EXERCISE PROMPT:
Go through the records and copy each line where the word "worn" occurs.

SUPPLIED MATERIAL:
============

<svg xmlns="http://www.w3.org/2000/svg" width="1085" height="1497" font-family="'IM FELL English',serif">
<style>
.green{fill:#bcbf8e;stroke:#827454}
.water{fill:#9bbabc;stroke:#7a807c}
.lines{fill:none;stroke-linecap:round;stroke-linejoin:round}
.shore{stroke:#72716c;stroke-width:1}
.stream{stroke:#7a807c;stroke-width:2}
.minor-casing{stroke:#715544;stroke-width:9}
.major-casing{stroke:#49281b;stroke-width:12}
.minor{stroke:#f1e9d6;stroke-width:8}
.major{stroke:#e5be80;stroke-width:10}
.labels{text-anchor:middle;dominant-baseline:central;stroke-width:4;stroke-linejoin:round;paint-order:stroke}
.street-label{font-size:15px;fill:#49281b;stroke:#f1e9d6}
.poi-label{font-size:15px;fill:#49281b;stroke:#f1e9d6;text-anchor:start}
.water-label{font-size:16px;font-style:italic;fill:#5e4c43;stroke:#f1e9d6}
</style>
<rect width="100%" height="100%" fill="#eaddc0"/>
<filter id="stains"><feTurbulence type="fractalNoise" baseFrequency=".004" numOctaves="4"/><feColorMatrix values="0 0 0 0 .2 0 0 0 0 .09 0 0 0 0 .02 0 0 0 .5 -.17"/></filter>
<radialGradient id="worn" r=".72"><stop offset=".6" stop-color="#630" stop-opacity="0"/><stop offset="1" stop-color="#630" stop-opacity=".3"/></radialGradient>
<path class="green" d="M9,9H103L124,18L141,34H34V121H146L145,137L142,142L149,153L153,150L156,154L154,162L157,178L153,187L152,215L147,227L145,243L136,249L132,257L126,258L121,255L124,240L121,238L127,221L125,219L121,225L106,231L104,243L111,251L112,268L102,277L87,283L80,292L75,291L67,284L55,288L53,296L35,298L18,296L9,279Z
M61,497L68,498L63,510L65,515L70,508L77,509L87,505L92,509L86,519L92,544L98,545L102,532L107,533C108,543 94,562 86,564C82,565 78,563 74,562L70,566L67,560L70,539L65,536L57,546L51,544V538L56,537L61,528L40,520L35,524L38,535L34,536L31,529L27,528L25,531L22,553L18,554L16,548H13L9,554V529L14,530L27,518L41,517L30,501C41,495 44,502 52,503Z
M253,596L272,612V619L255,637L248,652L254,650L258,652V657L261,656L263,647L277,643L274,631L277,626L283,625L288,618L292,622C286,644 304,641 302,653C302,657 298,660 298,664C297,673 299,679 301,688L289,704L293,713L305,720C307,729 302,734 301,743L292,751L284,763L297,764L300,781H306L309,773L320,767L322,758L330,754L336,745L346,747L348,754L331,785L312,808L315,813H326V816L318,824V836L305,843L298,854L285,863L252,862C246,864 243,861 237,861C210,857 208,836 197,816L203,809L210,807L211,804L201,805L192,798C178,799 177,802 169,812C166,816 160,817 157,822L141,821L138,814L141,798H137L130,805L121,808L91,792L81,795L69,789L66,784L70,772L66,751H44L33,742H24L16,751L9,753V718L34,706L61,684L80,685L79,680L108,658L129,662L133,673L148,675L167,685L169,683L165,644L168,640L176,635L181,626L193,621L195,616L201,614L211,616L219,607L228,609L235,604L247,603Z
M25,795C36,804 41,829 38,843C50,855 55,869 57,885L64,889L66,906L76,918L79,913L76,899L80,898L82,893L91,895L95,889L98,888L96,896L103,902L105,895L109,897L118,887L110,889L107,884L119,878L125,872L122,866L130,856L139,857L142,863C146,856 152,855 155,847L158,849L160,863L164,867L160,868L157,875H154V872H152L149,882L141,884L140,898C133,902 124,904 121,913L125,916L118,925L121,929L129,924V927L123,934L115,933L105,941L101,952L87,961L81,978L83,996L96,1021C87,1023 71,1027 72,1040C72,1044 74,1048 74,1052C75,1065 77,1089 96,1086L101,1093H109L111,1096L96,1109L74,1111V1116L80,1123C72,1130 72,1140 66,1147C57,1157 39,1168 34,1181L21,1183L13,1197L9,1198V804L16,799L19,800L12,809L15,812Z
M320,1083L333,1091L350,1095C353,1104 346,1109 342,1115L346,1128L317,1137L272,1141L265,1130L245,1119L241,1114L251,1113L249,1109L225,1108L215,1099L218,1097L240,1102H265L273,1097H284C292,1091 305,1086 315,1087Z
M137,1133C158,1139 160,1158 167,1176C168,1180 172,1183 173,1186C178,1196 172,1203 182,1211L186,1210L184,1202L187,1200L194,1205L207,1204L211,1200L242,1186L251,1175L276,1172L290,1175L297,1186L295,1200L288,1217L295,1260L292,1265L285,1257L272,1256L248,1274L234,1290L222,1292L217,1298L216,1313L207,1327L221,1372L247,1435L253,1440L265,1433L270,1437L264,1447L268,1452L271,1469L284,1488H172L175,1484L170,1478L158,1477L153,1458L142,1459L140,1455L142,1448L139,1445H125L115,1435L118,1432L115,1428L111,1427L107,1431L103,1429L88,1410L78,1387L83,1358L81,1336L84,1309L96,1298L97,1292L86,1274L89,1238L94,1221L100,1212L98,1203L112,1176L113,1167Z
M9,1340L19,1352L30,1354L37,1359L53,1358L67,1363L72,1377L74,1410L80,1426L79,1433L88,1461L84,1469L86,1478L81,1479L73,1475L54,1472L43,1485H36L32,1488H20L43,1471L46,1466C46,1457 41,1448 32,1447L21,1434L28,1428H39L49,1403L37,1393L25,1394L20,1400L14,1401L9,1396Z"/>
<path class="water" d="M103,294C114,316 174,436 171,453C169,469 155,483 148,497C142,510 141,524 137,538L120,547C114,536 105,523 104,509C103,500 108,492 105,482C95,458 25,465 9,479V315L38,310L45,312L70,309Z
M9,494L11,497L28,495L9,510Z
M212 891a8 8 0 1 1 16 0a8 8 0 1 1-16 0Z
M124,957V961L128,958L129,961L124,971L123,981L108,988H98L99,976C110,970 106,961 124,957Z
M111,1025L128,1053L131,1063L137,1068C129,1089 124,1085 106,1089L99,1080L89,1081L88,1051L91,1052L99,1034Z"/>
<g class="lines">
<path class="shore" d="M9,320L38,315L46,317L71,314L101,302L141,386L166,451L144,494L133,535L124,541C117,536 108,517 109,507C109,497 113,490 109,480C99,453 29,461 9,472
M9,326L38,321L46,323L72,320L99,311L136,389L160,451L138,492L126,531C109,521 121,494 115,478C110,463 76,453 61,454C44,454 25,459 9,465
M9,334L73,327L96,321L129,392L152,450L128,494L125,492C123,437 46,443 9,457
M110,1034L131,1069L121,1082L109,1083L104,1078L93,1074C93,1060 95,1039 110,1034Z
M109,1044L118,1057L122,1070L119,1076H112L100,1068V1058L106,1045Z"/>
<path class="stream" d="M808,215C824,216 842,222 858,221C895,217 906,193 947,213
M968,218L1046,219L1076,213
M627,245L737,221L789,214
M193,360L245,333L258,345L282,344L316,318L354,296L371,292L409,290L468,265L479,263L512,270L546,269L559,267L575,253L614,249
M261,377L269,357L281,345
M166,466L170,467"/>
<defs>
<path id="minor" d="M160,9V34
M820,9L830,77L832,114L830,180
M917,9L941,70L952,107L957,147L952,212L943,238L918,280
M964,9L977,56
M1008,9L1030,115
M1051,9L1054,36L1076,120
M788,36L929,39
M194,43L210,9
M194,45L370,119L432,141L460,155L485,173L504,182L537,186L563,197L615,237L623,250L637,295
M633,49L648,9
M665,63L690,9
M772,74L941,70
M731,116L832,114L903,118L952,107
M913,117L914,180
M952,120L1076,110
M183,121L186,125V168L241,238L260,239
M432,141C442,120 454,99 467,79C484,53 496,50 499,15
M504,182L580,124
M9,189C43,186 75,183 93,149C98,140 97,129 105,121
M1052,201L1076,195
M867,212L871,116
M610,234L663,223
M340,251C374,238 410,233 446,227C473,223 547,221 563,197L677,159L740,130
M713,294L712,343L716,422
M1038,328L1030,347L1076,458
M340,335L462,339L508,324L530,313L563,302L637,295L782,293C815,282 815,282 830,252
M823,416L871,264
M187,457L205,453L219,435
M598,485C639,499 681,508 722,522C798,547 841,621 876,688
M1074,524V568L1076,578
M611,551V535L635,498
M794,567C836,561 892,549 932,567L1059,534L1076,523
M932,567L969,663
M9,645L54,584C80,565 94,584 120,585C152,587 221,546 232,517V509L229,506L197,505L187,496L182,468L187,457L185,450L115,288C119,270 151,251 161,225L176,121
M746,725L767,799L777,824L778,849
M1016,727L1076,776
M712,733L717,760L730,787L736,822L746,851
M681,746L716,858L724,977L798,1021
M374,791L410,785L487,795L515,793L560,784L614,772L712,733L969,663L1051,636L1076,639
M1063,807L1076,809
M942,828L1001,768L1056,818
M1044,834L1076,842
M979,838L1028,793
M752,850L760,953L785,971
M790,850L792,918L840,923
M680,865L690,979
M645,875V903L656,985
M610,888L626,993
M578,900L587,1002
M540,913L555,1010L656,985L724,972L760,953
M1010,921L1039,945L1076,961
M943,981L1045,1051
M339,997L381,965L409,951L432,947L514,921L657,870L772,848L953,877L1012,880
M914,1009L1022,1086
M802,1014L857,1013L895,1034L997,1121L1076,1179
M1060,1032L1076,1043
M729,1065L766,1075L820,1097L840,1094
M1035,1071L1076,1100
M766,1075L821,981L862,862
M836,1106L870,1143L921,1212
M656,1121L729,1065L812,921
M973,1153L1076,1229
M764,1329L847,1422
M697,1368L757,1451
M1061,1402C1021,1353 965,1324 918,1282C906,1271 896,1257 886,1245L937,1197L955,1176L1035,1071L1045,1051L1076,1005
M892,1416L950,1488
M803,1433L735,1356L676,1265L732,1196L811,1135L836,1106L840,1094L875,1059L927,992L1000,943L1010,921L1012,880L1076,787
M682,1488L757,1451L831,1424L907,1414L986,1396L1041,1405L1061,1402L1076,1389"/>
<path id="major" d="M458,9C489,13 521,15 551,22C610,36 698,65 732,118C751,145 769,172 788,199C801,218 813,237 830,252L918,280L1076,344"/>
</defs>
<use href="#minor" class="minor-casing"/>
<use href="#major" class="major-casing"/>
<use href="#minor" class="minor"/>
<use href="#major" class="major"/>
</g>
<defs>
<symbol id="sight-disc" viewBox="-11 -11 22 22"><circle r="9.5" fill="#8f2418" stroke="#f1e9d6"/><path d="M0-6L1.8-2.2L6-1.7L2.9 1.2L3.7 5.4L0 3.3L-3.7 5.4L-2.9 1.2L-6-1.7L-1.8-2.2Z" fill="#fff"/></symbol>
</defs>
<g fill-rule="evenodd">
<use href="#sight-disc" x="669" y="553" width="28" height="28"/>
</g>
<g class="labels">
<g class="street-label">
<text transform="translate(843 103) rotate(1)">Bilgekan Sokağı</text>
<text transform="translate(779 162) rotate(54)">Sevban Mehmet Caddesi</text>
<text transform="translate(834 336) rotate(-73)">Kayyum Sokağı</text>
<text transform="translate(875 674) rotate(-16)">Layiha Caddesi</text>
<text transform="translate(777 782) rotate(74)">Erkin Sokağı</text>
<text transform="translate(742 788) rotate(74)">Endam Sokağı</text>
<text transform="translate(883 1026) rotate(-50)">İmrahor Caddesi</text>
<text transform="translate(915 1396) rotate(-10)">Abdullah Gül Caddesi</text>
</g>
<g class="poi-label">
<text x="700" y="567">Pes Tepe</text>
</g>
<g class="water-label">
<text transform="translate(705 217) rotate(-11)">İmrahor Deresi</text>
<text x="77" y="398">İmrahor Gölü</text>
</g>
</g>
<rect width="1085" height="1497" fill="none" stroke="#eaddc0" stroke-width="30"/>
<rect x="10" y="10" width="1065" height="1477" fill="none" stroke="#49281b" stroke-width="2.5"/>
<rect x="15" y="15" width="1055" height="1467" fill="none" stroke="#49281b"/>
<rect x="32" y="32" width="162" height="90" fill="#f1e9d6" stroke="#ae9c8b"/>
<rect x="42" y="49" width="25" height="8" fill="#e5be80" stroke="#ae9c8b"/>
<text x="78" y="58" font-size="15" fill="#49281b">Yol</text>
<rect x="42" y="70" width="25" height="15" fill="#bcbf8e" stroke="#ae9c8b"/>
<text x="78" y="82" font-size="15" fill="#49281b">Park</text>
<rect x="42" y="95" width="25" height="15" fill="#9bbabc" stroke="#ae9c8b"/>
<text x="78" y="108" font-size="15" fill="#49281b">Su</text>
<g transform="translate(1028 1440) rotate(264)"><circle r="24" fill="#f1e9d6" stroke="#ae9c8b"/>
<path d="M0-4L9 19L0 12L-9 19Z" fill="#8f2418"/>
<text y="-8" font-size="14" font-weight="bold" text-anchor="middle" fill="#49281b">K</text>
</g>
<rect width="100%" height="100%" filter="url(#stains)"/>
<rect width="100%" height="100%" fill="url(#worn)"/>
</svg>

============

YOUR SOLUTION:
<radialGradient id="worn" r=".72"><stop offset=".6" stop-color="#630" stop-opacity="0"/><stop offset="1" stop-color="#630" stop-opacity=".3"/></radialGradient>
<rect width="100%" height="100%" fill="url(#worn)"/>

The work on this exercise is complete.